(Extrait du texte)
Ton absence / Guillaume Nail

La naissance d’un sentiment amoureux au milieu d’un groupe de potes.

Léo s’est formé un groupe de potes lors de son premier stage théorique pour obtenir le BAFA. Il a créé des liens forts et la bande est proche, à tel point qu’ils repartent ensemble pour le second stage, l’approfondissement. Un stage qui fait partie du parcours pour obtenir le BAFA et faire de l’animation. C’est pendant ce stage, le temps d’une semaine, que Léo voit naitre chez lui des sentiments pour Matthieu un autre stagiaire. Des sentiments qu’il refoule, qu’il tente de contrôler et qui en même temps, il le sent bien, le dépassent un peu. Le regard du groupe sur cette relation naissante va beaucoup jouer sur les comportements de Léo mais aussi sur ceux de Matthieu, qui lui de son côté est plutôt solitaire et dénote dans la bande qui réalise le stage. Il y a de tout dans ce court roman touchant de Guillaume Nail. Une forme d’écriture libre sur certaines pages, des passages qui côtoient de la poésie, une grande importance de la nature. On est embarqués par ce que traverse Léopold, ça sonne juste. Ce court roman est rythmé par les différentes activités animées par les jeunes qui passent le stage et qui veulent l’obtenir pour poursuivre vers le diplôme. C’est aussi une façon de voir évoluer un sentiment amoureux entre deux jeunes dans un environnement qui met des barrières à ce sentiment justement. Dans « ton absence », on questionne le désir chez ces jeunes adultes, le rapport aux normes et l’impact que cela peut avoir directement dans leurs vies. Un roman qui prouve encore une fois toute la vitalité de la littérature jeunesse. À découvrir.

(Tâches à réaliser)
[1] Traduisez en anglais la phrase suivante de l'extrait sur le roman « Ton absence » : « Il y a de tout dans ce court roman touchant de Guillaume Nail. »
[2] D'après l'extrait sur le roman « Ton absence », combien de temps dure le stage d'approfondissement au cours duquel Léo éprouve des sentiments pour Matthieu ?

(Enregistrements fournis)
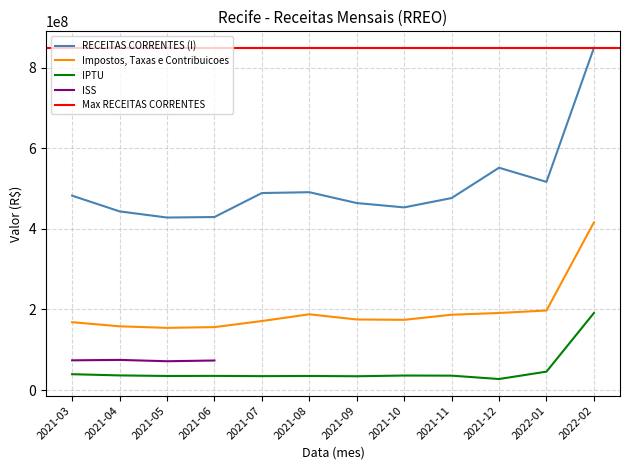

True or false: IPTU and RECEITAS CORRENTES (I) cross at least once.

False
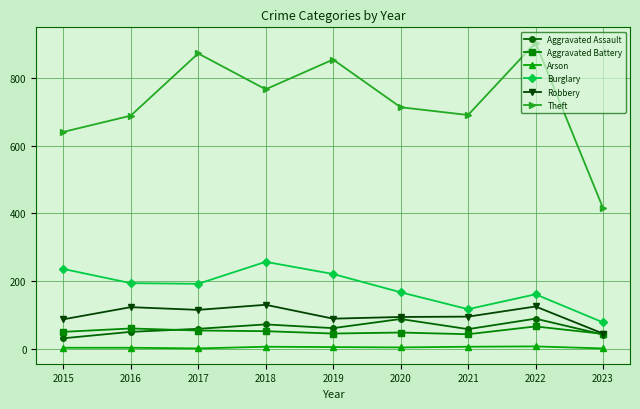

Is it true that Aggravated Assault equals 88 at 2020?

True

...

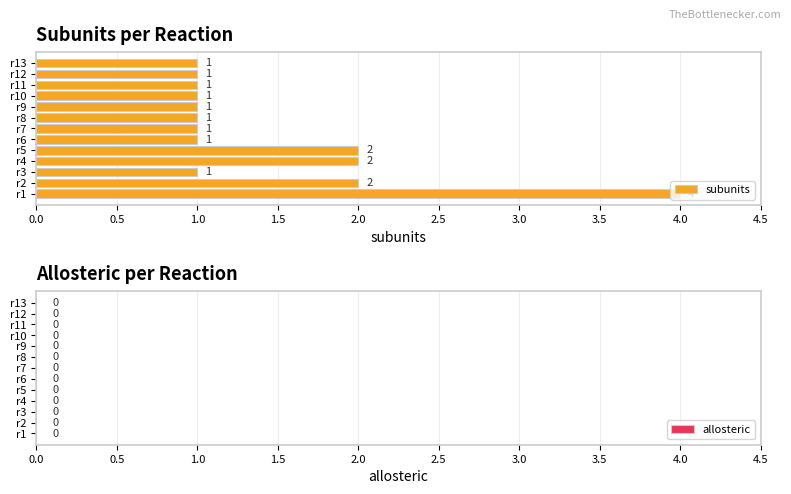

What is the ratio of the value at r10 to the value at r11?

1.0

---

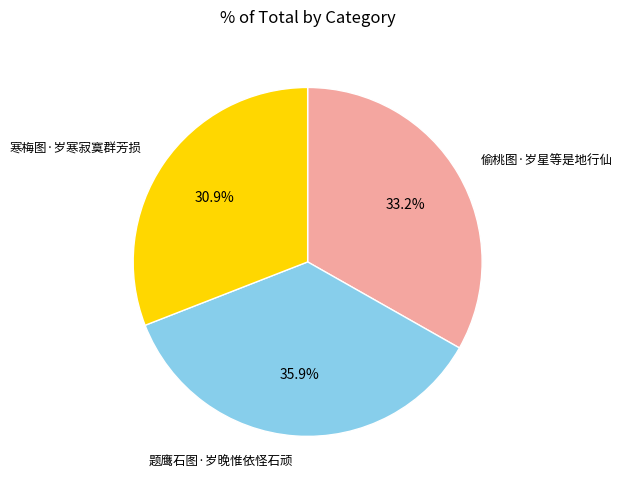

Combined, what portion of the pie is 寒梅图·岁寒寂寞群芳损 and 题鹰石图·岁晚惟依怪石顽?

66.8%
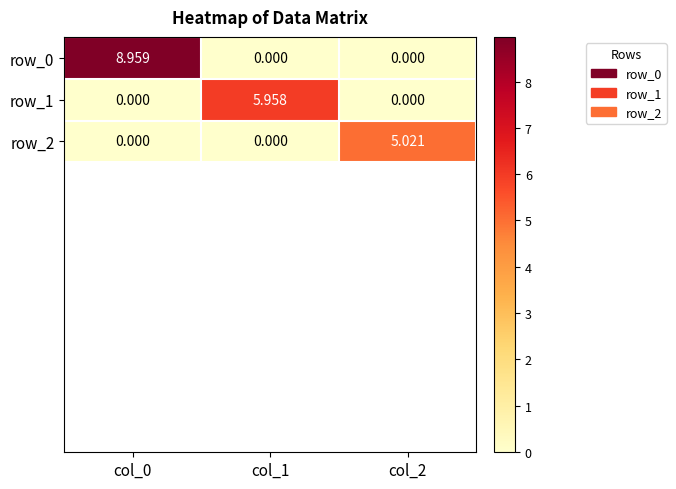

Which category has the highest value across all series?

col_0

(Liste des réponses)
[1] There is a bit of everything in this short, touching novel by Guillaume Nail.

[2] Une semaine.